● **Source records**:
______________________________
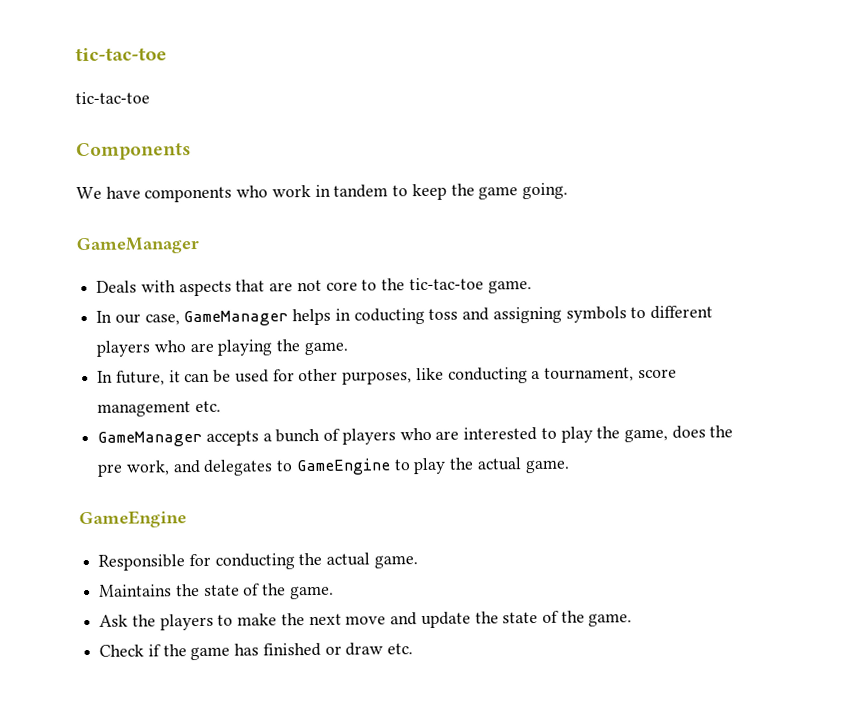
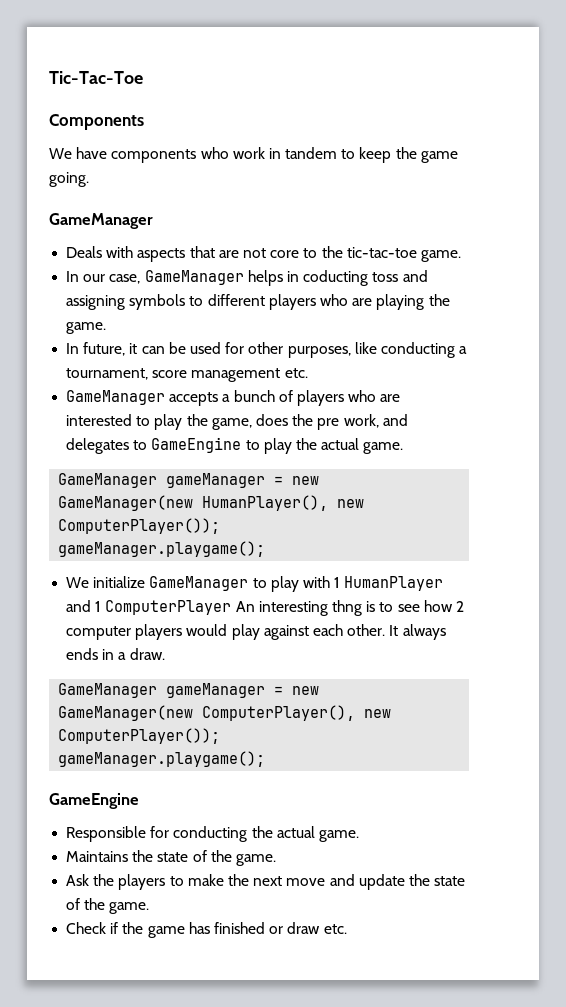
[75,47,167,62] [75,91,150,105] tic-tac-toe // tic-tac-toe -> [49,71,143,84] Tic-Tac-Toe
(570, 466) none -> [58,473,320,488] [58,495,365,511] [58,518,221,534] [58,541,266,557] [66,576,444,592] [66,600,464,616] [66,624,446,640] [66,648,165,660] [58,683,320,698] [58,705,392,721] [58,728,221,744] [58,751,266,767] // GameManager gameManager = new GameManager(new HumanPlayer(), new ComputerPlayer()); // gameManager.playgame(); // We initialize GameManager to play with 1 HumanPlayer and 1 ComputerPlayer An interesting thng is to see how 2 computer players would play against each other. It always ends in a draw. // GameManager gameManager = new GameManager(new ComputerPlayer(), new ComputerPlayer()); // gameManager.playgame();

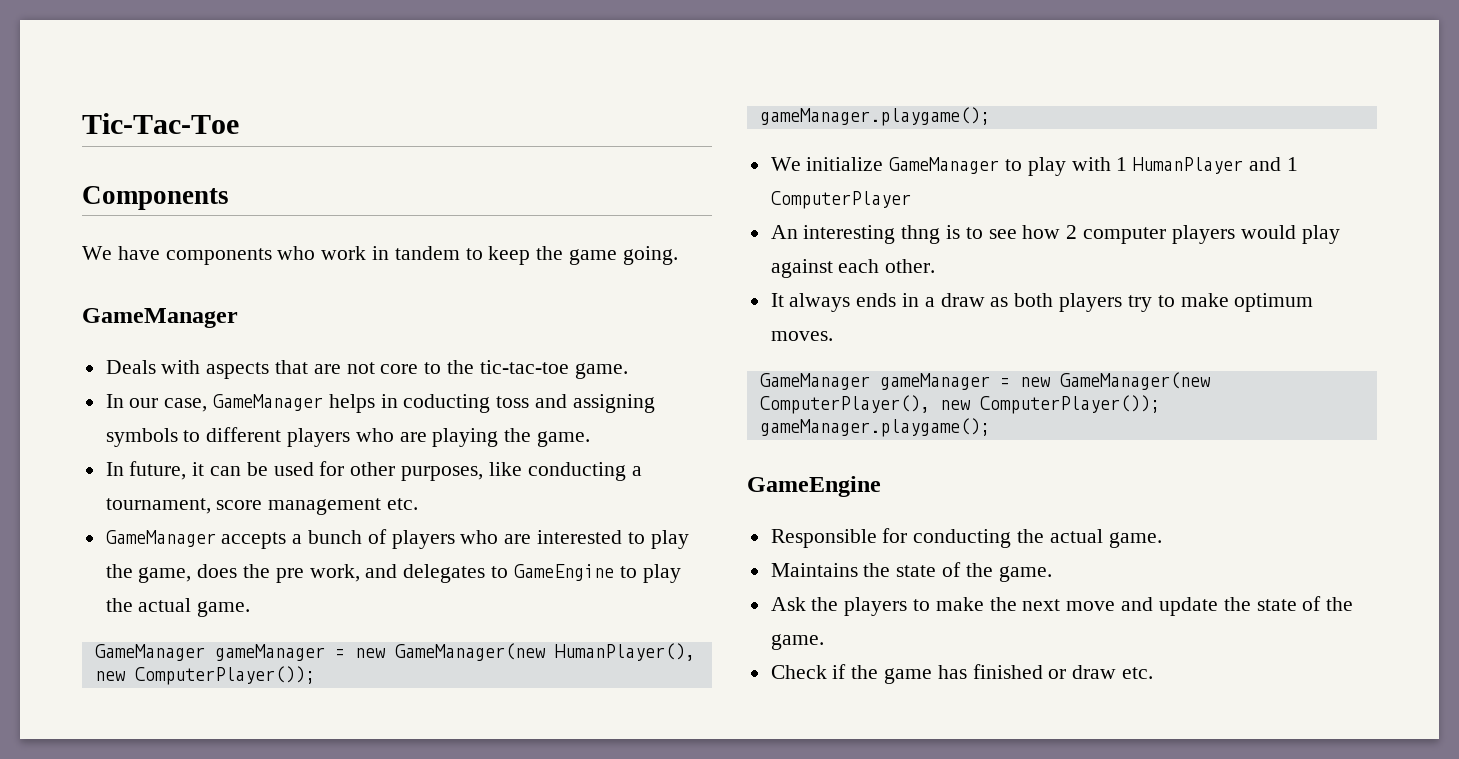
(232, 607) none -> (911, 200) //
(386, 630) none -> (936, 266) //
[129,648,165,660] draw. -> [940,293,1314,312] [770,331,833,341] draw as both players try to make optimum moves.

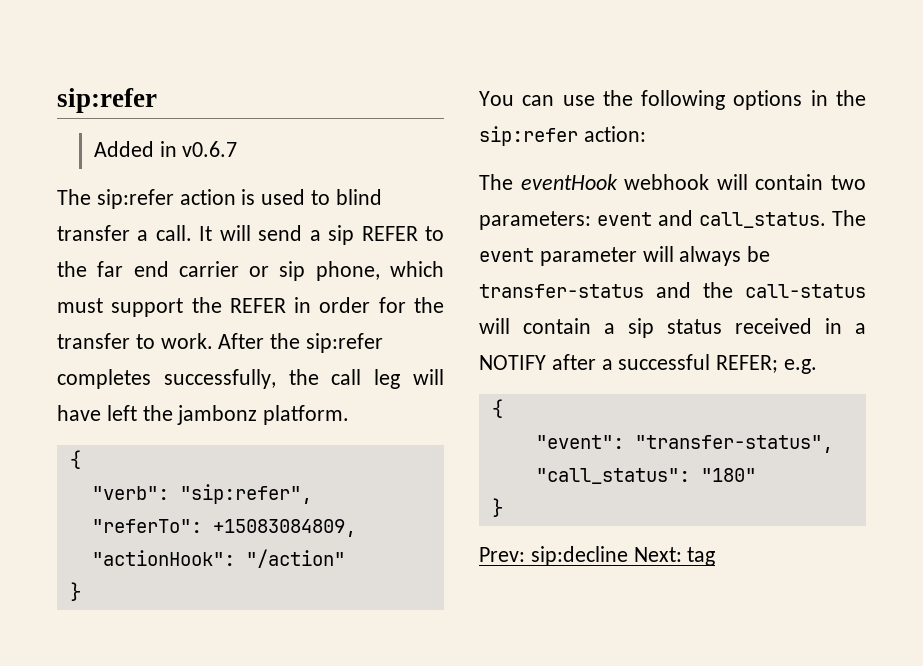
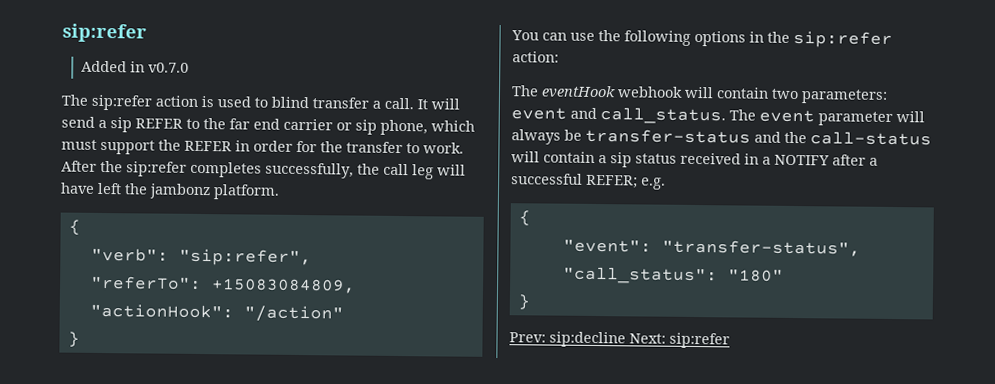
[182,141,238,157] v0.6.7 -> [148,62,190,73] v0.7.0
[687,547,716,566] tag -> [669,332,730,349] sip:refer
______________________________
● **How to complete this task**: From the data, work out how many lines include the word "none"; the reply is that number and nothing else.

● **Finished exercise**: 3